Later in the twentieth century writers such as William Styron began to engage even more provocatively with the idea of the Virginia gentleman. In Lie Down In Darkness (1951) the writer described with a knowing eye genteel characters molded and also warped by contemporary Tidewater Virginia culture. His Milton Loftis—a genteelly bred but undisciplined and morally soiled alcoholic—ventured daringly beyond the more tasteful spiritual lassitude of Glasgow’s and Cabell’s gentlemen. Despite the critical controversy that surrounded Styron’s The Confessions of Nat Turner (1967), the author unquestionably challenged the conventions of romantic Virginia fiction by describing the plantation system and its gentry though the eyes of an enraged enslaved black man. Refusing to capitulate to the romantic appeal of his novel’s Virginia gentlemen, the narrative highlighted the fundamental irony that though these antebellum planters were not individually depraved, the system of chattel slavery that they controlled and forcibly sustained was.

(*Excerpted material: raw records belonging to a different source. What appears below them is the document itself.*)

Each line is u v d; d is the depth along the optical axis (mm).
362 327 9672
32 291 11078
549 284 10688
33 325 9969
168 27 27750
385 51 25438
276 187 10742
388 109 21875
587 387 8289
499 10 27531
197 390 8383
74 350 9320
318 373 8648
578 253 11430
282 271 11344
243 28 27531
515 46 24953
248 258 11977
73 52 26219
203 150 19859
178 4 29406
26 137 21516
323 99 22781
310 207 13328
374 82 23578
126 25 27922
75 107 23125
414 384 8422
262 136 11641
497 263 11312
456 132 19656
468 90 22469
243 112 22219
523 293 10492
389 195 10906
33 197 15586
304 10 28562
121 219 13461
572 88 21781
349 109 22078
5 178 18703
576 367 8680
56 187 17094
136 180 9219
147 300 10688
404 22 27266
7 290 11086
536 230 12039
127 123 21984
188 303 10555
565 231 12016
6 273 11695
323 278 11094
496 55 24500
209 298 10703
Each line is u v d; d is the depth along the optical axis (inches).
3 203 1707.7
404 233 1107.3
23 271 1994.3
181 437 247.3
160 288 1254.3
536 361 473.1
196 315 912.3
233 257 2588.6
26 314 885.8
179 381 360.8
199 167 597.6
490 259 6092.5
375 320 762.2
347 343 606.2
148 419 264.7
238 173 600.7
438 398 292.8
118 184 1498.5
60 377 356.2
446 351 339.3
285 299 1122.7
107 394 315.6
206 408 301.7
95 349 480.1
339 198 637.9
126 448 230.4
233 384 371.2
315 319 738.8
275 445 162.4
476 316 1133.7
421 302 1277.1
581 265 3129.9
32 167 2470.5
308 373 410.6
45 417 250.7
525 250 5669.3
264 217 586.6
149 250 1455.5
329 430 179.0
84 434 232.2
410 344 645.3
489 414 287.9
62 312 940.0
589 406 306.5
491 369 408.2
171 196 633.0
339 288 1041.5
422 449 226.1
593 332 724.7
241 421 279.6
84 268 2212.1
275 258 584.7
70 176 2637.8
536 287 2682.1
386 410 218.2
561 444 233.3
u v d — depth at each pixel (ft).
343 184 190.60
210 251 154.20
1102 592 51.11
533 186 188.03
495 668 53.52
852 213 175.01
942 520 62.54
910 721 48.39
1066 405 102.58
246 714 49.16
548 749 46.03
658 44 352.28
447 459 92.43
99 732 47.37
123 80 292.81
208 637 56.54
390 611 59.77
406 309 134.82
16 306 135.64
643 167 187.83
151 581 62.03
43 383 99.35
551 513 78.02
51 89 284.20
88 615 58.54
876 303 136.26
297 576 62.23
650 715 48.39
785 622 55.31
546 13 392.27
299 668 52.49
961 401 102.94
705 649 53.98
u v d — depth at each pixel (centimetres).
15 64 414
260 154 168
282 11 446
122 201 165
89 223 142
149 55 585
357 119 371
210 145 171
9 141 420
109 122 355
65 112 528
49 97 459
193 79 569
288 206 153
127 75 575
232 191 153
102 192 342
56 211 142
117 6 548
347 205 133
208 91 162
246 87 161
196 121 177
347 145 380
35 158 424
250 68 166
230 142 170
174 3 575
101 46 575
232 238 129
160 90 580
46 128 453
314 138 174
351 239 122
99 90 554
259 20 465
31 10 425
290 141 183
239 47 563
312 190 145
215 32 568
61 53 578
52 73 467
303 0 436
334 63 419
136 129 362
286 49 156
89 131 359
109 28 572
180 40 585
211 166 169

As America moves into the twenty-first century it is germane to question whether the currency that has for centuries been attached to the figure of the Virginia gentleman has not been completely spent. Surely the concept retains some vestigial resonance within the Old Dominion. In Charlottesville the mounted Cavalier, the mascot for the University of Virginia, still gallops across the football field. The bottle label for Kentucky-distilled Virginia Gentleman bourbon still features squires gathered in front of a plantation mansion. But in a nation composed of ever larger numbers of black- and brown-skinned citizens who live amidst increasing social and political polarization and the subversion of traditional cultural and political norms, can the Virginia gentleman positively instruct our country today in any meaningful way? One can certainly make a case for the continued relevance to our society of the Aristotelian virtues of liberality, fortitude, temperance, and courtesy that furnished the foundation of the original colonial character ideal. And considering the survival of this hardy concept in American for nearly four centuries, it would be perhaps premature to write the Virginia Gentleman’s obituary.